▸ **WRITTEN TASK A**:
From the film reviews, extract the words between "A chick flick" and "made in Hollywood.", inclusive.

▸ **SUPPLIED PASSAGE**:
+===+
Good intentions and some proficient camerawork can only go so far to make a film worthwhile. Angelina Jolie gives the best performance of her career as kidnapped Wall Street Journal reporter Daniel Pearl’s wife (she’s French and Cuban, making for one really tricky accent). I wanted to like this movie more. The subject matter is serious and timely, the filmmaking has a sturdy docu-drama look, and the acting never comes across as phony, but alas, I think I mentally checked out because much of the film is a detective story that I already know the ending to. Daniel Pearl was infamously beheaded, so watching an hour of his wife, friends, and local police scramble to track down key figures, their allegiances and acquaintances, and the whereabouts of Daniels can come across as fruitless and somewhat cruel. This film doesn’t have the same cathartic feel that United 93 had because that moment was universal, and while I can admire the cinematography and superb acting I can’t ignore the fact that watching people search and fail gives me little emotional reward as a viewer.

Nate’s Grade: B

Evening (2007)

A chick flick crammed with lots of bona fide stars and A-list talent that manages to squander all talent. It slogs on and on, the back and forth nature of the plot does little to keep an audience alert, and the story it tells in the past is so pedestrian, so minuscule, and ultimately so mundane that you can’t help but wonder why an old woman on her deathbed would be flashing back and remembering it. This high profile weepy never finds the right tone and often settles for maudlin and predictable plot turns. Evening is the kind of movie that kills the chances for a large, female-driven film to get made in Hollywood.

Nate’s Grade: C-

My Kid Could Paint That (2007)

Prodigy, fraud, normal preschooler? This incisive and captivating documentary looks at a four-year-old who has made thousands of dollars on her modern art paintings. If she is the real deal, what does that say about modern art when a child can compete with serious artists? This intensely interesting story is given as objective a viewpoint as possible even as the filmmaker is forced into his own movie when the family he’s been documenting is looking at his film as a favorable retort to a very critical 60 Minutes segment casting doubt that the paintings are genuine. The filmmaker has his own doubts and explores the nature of journalism and storytelling and objectivity and what is art, and that’s when the documentary transcends its story and becomes about much more. I have no doubt that the child is involved in painting (the question registers with how involved her failed artist father is), but the people that are buying her paintings are buying them because they are also purchasing the story. My Kid Could Paint That, as one interview subject states, is really a story about adults seeking the limelight, because otherwise it would just be a kid having fun painting in the confines of her home. Is she exploited? Is she a genuine talent in a world of paint splashes and squiggly lines? Will she ever just be allowed to be a kid? These are just a few of the tantalizing questions this mature and insightful movie raises.

Nate’s Grade: B+

The Namesake (2007)
+===+
▸ **THE DATA**:
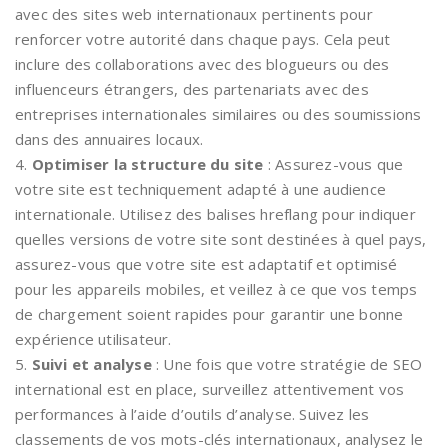
avec des sites web internationaux pertinents pour
renforcer votre autorité dans chaque pays. Cela peut
inclure des collaborations avec des blogueurs ou des
influenceurs étrangers, des partenariats avec des
entreprises internationales similaires ou des soumissions
dans des annuaires locaux.
4.
Optimiser la structure du site
: Assurez-vous que
votre site est techniquement adapté à une audience
internationale. Utilisez des balises hreflang pour indiquer
quelles versions de votre site sont destinées à quel pays,
assurez-vous que votre site est adaptatif et optimisé
pour les appareils mobiles, et veillez à ce que vos temps
de chargement soient rapides pour garantir une bonne
expérience utilisateur.
5.
Suivi et analyse
: Une fois que votre stratégie de SEO
international est en place, surveillez attentivement vos
performances à l’aide d’outils d’analyse. Suivez les
classements de vos mots-clés internationaux, analysez le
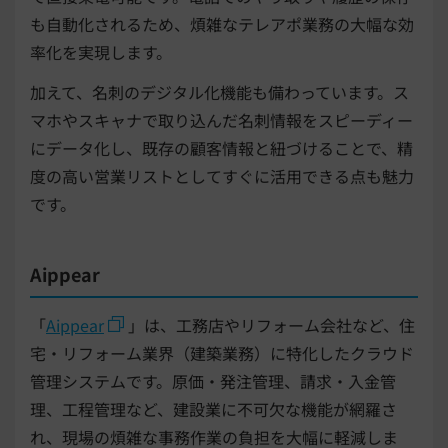
も自動化されるため、煩雑なテレアポ業務の大幅な効
率化を実現します。
加えて、名刺のデジタル化機能も備わっています。ス
マホやスキャナで取り込んだ名刺情報をスピーディー
にデータ化し、既存の顧客情報と紐づけることで、精
度の高い営業リストとしてすぐに活用できる点も魅力
です。
Aippear
「
Aippear
」は、工務店やリフォーム会社など、住
宅・リフォーム業界（建築業務）に特化したクラウド
管理システムです。原価・発注管理、請求・入金管
理、工程管理など、建設業に不可欠な機能が網羅さ
れ、現場の煩雑な事務作業の負担を大幅に軽減しま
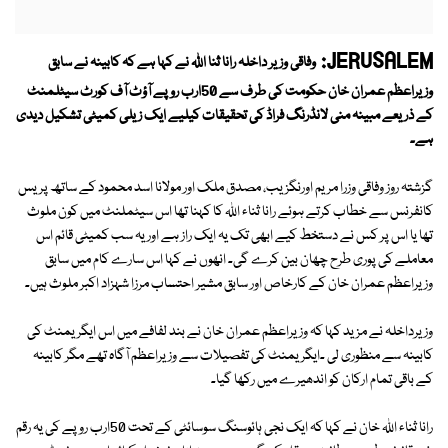
JERUSALEM:
وفاقی وزیر داخلہ رانا ثنا اللہ نے کہا ہے کہ کابینہ نے سابق
وزیراعظم عمران خان حکومت کی طرف سے 50ارب روپے آؤٹ آف کورٹ سیٹلمنٹ
کے ذریعے مبینہ منی لانڈرنگ فراڈ کی تحقیقات کیلیے ایک زیلی کمیٹی تشکیل دیدی
ہے۔
گزشتہ روز وفاقی وزرا مریم اورنگزیب، مصدق ملک اور مولانا اسد محمود کے ساتھ پریس
کانفرنس سے خطاب کرتے ہوئے رانا ثناء اللہ کا کہنا تھا اس سیٹملنٹ میں کون ملوث
تھا یا اس پر کس نے دستخط کیے ابھی تک یہ ایک راز ہے اور یہ سب کمیٹی قائم اس
معاملے کی پوری طرح چھان بین کرے گی۔ انھوں نے کہا اس سارے کام میں سابق
وزیراعظم عمران خان کے کارخاص اور سابق مشیر احتساب مرزا شہزاد اکبر ملوث ہیں۔
وزیرداخلہ نے مزید کہا کہ وزیراعظم عمران خان نے بند لفافے میں اس ایگریمنٹ کی
کابینہ سے منظوری لی ۔ایگریمنٹ کی تفصیلات سے وزیراعظم آگاہ تھے مگر کابینہ
کے باقی تمام ارکان کو اندھیرے میں رکھا گیا۔
رانا ثناء اللہ خان نے کہا کہ ایک نجی ہائوسنگ سوسائٹی کے تحت 50ارب روپے کی یہ رقم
+===+
▸ **WRITTEN TASK B**:
Copy the rows from their start through the line holding "れ、現場の煩雑な事務作業の負担を大幅に軽減しま", inclusive, and leave out the pictures.

▸ **WRITTEN SOLUTION A**:
A chick flick crammed with lots of bona fide stars and A-list talent that manages to squander all talent. It slogs on and on, the back and forth nature of the plot does little to keep an audience alert, and the story it tells in the past is so pedestrian, so minuscule, and ultimately so mundane that you can’t help but wonder why an old woman on her deathbed would be flashing back and remembering it. This high profile weepy never finds the right tone and often settles for maudlin and predictable plot turns. Evening is the kind of movie that kills the chances for a large, female-driven film to get made in Hollywood.

▸ **WRITTEN SOLUTION B**:
avec des sites web internationaux pertinents pour
renforcer votre autorité dans chaque pays. Cela peut
inclure des collaborations avec des blogueurs ou des
influenceurs étrangers, des partenariats avec des
entreprises internationales similaires ou des soumissions
dans des annuaires locaux.
4.
Optimiser la structure du site
: Assurez-vous que
votre site est techniquement adapté à une audience
internationale. Utilisez des balises hreflang pour indiquer
quelles versions de votre site sont destinées à quel pays,
assurez-vous que votre site est adaptatif et optimisé
pour les appareils mobiles, et veillez à ce que vos temps
de chargement soient rapides pour garantir une bonne
expérience utilisateur.
5.
Suivi et analyse
: Une fois que votre stratégie de SEO
international est en place, surveillez attentivement vos
performances à l’aide d’outils d’analyse. Suivez les
classements de vos mots-clés internationaux, analysez le
も自動化されるため、煩雑なテレアポ業務の大幅な効
率化を実現します。
加えて、名刺のデジタル化機能も備わっています。ス
マホやスキャナで取り込んだ名刺情報をスピーディー
にデータ化し、既存の顧客情報と紐づけることで、精
度の高い営業リストとしてすぐに活用できる点も魅力
です。
Aippear
「
Aippear
」は、工務店やリフォーム会社など、住
宅・リフォーム業界（建築業務）に特化したクラウド
管理システムです。原価・発注管理、請求・入金管
理、工程管理など、建設業に不可欠な機能が網羅さ
れ、現場の煩雑な事務作業の負担を大幅に軽減しま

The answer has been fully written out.